Update the Sten Sjögren profile by reproducing everything from "Teams managed" down to "player (born 1957)", with "Teams managed" replaced by "Coaching career".

──────── Page extract ────────

Personal information
- Full name: Sten Hugo Sjögren
- Born: 28 April 1957 (age 69) Lund, Sweden
- Nationality: Sweden
- Playing position: Right wing

Youth career
- Years: Team
- 0000-1976: Lugi HF

Senior clubs
- Years: Team
- 1975-1994: Lugi HF
- 1994-1997: Skurups Handboll

National team
- Years: Team / Apps / (Gls)
- 1978-1991: Sweden / 200 / (506)

Teams managed
- 1994-1997: Skurups Handboll
- 1997-1999: Olympic/Viking HK
- 1999-2002: Ystads IF
- 2002-2004: Lugi HF
- 2004-2006: Stavstens IF

Medal record
World Championship
| Gold medal – first place | 1990 Czechoslovakia |  |

= Sten Sjögren =

Swedish handball player (born 1957)

Sten Sjögren (born 28 April 1957 in Lund, Sweden) is a Swedish former handball player who played almost all his active years at Lugi HF.

──────── Record extracts ────────

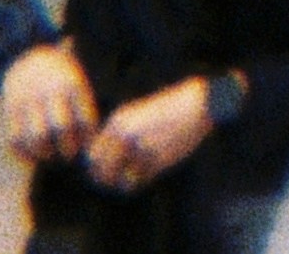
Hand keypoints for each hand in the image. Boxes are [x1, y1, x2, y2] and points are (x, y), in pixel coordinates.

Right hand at [0, 45, 100, 167]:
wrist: (26, 54)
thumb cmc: (59, 77)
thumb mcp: (76, 81)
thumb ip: (83, 107)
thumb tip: (92, 143)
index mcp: (72, 85)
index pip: (84, 119)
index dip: (87, 138)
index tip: (87, 146)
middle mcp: (50, 92)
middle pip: (59, 127)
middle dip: (67, 147)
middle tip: (69, 156)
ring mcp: (29, 99)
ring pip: (35, 136)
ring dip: (43, 153)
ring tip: (49, 157)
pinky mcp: (10, 107)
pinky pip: (15, 137)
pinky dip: (22, 152)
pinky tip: (30, 156)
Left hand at [85, 81, 218, 189]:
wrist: (196, 105)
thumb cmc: (166, 111)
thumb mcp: (136, 116)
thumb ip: (117, 135)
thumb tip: (99, 162)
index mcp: (117, 122)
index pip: (92, 155)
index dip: (96, 167)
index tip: (105, 170)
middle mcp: (125, 136)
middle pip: (101, 171)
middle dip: (106, 180)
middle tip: (115, 181)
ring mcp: (140, 148)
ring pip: (120, 180)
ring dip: (123, 183)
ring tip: (131, 179)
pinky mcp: (157, 158)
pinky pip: (139, 180)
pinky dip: (140, 182)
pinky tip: (147, 174)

────────

Your response.
Coaching career
- 1994-1997: Skurups Handboll
- 1997-1999: Olympic/Viking HK
- 1999-2002: Ystads IF
- 2002-2004: Lugi HF
- 2004-2006: Stavstens IF

Medal record
World Championship
| Gold medal – first place | 1990 Czechoslovakia |  |

= Sten Sjögren =

Swedish handball player (born 1957)